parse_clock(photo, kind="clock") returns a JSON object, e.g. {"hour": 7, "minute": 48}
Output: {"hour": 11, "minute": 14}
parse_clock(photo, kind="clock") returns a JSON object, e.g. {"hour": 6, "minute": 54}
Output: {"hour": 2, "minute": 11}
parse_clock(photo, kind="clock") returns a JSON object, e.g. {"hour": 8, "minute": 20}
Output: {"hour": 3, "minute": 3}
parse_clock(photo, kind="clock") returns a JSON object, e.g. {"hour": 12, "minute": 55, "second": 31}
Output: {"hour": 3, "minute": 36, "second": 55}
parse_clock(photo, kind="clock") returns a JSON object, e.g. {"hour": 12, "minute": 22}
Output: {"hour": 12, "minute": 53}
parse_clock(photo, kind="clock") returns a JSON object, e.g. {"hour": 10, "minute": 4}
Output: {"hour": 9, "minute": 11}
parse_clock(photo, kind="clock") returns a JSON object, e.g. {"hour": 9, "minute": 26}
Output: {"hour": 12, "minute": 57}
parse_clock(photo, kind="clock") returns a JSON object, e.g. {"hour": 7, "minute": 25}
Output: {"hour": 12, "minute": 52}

INSTRUCTION -
Reproduce the whole listing above line by line, changing nothing.

TASK OUTPUT -
parse_clock(photo, kind="clock") returns a JSON object, e.g. {"hour": 7, "minute": 48}
Output: {"hour": 11, "minute": 14}
parse_clock(photo, kind="clock") returns a JSON object, e.g. {"hour": 6, "minute": 54}
Output: {"hour": 2, "minute": 11}
parse_clock(photo, kind="clock") returns a JSON object, e.g. {"hour": 8, "minute": 20}
Output: {"hour": 3, "minute": 3}
parse_clock(photo, kind="clock") returns a JSON object, e.g. {"hour": 12, "minute": 55, "second": 31}
Output: {"hour": 3, "minute": 36, "second": 55}
parse_clock(photo, kind="clock") returns a JSON object, e.g. {"hour": 12, "minute": 22}
Output: {"hour": 12, "minute": 53}
parse_clock(photo, kind="clock") returns a JSON object, e.g. {"hour": 10, "minute": 4}
Output: {"hour": 9, "minute": 11}
parse_clock(photo, kind="clock") returns a JSON object, e.g. {"hour": 9, "minute": 26}
Output: {"hour": 12, "minute": 57}
parse_clock(photo, kind="clock") returns a JSON object, e.g. {"hour": 7, "minute": 25}
Output: {"hour": 12, "minute": 52}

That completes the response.